Dohner compares MIFarmLink to “a matchmaking service that connects farmland owners and seekers who would otherwise never meet.” According to the Conservation District, land access is the greatest barrier for beginning farmers; meanwhile most farmland owners lack a succession plan. MIFarmLink neatly solves the problem with an online tool that lets owners list their available properties and farmland seekers post their professional profiles.

“Conservation easements are a great way to permanently protect farmland, but the process is slow, expensive, and doesn’t guarantee that the land will actually be farmed,” Dohner says. “The best way to slow the rate of loss is to keep farmland in the hands of farmers.”

It worked for Fran Adler. She protected her historic eighty-seven-acre farm in Manchester with a conservation easement in 2012 and wanted to lease part of it to a farmer who shared her commitment to sustainable practices. After posting on MIFarmLink, she heard from a number of interested farmers and chose Alex Gama.

“To me, the property was a rare gem, and I had to jump on it immediately,” says Gama. He’d moved to Washtenaw in 2023 to start a sheep farm, but could only afford a relatively small parcel with a farmhouse for his young family.

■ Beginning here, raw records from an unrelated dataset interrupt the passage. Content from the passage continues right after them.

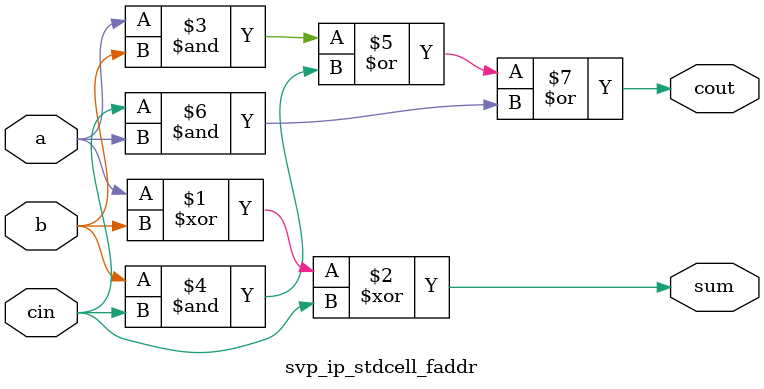
<source format=v>
`timescale 1ns / 1ps
module svp_ip_stdcell_faddr(a,b,cin,cout,sum);

input a;
input b;
input cin;
output cout;
output sum;

assign sum = a ^ b ^ cin;
assign cout = (a & b) | (b & cin) | (cin & a);


endmodule
</source>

“The issue is that land is just so expensive,” Gama says, especially with the “huge up-front cost of buying the breeding stock for the sheep.”

Adler’s rolling grassland was perfect for sheep. They’re starting with a one-year lease on fifty acres, and Gama hopes “to keep leasing the property long term and grow the business.” Adler, too, hopes it will blossom into a long relationship.

Two other farms in Washtenaw have been linked since the program launched last year, totaling 106 acres. Across the state, the program has helped to keep an additional 170 acres in cultivation and connected ninety-four farmers with information and a warm handoff to support services to help make their land transfers a success.

“It’s such a great concept,” Adler says. “This was a wonderful opportunity to hook up with people I would never have known about otherwise—and they wouldn’t have known about me either.”


This article has been edited since it was published in the June 2024 Ann Arbor Observer. The spelling of Fran Adler’s last name has been corrected.